Il mio primo libro sul cancro, non è un vero e proprio libro, ma un fumetto: Cancer Vixen di Marisa Acocello Marchetto. Me l’ha regalato Lulli. Ed è stato una rivelazione. Perché io – che nella vita se dovessi mettere qualcosa al primo posto, dopo le persone che amo, sarebbe sicuramente leggere e i libri – non ci avevo ancora pensato che potevo leggermi qualcosa sulla malattia. Era passato poco tempo dalla diagnosi, un paio di mesi appena, ed ero ancora travolta da tutta “la nuova vita sociale” cancerosa. E non ci avevo pensato che anche stavolta i libri mi avrebbero potuto aiutare. Probabilmente nemmeno avevo ancora cominciato a navigare e a cercare esperienze come la mia. Bruciata ancora dalla prima volta che avevo googlato il mio tumore e mi era stato simpaticamente rivelato che sarei campata tra i 2 e i 10 anni (ah, però!).
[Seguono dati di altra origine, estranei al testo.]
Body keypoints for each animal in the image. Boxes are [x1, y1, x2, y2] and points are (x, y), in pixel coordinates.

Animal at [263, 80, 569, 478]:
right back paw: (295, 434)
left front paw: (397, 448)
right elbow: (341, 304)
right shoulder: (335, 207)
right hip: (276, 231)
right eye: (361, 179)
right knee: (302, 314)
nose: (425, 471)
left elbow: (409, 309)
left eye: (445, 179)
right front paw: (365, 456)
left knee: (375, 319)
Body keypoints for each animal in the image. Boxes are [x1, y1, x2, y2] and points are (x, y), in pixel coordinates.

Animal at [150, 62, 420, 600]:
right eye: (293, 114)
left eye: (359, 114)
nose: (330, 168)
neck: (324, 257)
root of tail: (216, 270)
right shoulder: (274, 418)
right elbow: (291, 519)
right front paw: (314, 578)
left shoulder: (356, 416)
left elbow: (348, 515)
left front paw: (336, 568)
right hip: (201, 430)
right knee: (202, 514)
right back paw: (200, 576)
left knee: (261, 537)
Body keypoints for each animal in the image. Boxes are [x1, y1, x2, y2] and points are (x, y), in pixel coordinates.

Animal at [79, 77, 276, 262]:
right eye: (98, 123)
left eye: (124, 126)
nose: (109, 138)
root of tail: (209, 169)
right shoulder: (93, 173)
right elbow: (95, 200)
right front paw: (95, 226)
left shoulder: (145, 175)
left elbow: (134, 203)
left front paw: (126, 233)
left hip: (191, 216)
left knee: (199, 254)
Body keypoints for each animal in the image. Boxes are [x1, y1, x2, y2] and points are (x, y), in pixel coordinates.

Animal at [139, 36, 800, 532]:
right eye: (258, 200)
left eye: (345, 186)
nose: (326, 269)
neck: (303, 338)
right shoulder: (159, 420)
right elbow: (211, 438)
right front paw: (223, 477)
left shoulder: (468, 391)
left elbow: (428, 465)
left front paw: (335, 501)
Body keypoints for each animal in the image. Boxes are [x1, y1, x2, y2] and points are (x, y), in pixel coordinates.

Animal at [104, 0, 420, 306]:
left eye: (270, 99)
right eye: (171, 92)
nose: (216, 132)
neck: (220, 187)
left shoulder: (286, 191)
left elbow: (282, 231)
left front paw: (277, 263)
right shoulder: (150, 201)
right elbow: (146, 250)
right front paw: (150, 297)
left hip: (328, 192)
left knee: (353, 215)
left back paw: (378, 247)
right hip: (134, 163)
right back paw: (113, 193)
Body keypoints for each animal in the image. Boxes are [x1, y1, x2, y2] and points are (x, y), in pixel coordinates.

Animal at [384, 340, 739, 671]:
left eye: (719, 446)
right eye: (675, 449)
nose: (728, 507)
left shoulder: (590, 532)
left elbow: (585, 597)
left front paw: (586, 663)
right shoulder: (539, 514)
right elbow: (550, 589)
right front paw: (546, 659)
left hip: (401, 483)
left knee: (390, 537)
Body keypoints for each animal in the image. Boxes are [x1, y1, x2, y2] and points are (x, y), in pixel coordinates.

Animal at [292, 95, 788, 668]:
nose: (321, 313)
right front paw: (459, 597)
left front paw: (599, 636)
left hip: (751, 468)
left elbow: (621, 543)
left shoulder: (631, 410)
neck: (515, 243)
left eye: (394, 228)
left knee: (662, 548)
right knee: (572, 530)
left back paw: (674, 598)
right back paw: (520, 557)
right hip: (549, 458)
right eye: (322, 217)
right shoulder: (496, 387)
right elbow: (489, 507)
Insomma, Lulli mi regala Cancer Vixen e io lo prendo un po’ imbarazzata. Penso che la sua è stata una sorta di libertà che nessuno intorno a me si è preso. O quasi. La mia anima bella (che è una mia amica grandissima che ogni tanto forse passa anche di qua, l’unica a cui ho parlato di questo posto) aveva fatto già un sacco di ricerche on line mandandomi tutte le info positive e salvifiche che trovava, ma anche quelle le leggevo col naso storto. E invece mi leggo Cancer Vixen. Lo finisco. E lo ricomincio daccapo. Perché la tipa di Cancer Vixen ha un tumorino risibile, una cosetta che si fa togliere in un attimo, tattà, e poi fa una chemio che nemmeno le fa cadere i capelli. Ma si dispera e si butta per terra e ride un sacco e si sposa ed è travolta dalla malattia e ha paura ma vive ed è felice. Al confronto io sono una supereroina da romanzo classico. Che non mi sono mai disperata (okkei, quasi mai) che ho perso i capelli e faccio battute al vetriolo sulla mia pelata, che dopo ogni chemio torno in ufficio e poi a occuparmi di due bimbe veramente piccole, con un aiuto abbastanza relativo da parte delle persone intorno a me, che nessuno mi accompagna mai a fare i trattamenti e i controlli settimanali. Ma oltre ad essere diversa da me, Cancer Vixen è soprattutto uguale a me, perché è una donna e ha scoperto di avere un tumore maligno, che fa paura, che potrebbe ucciderla, che deve curarsi, che deve mettere in stand by parte della sua vita e capire cosa viene prima. Improvvisamente sono meno un’eroina, perché sono meno sola. Ed è bellissimo sentirmi meno sola. Non me ne ero nemmeno accorta quanto mi sentivo sola. Vedere che le mie impressioni delle sale d’aspetto, lei le disegna con grazia. Che il fatto di poter finalmente dire di no ad impegni sociali pallosi, perché hai una scusa in grado di ammutolire tutti, ora ha finalmente un nome: la “cancer card”. Che il tumore non ce l’ho solo io. Che almeno leggendo posso parlarne con qualcuno. Che gli aghi fanno paura anche alle niuiorchesi di tendenza. È stato un regalo bellissimo perché mi ha sbloccata. E perché è divertente e intelligente.
Ecco, il mio primo libro sul cancro.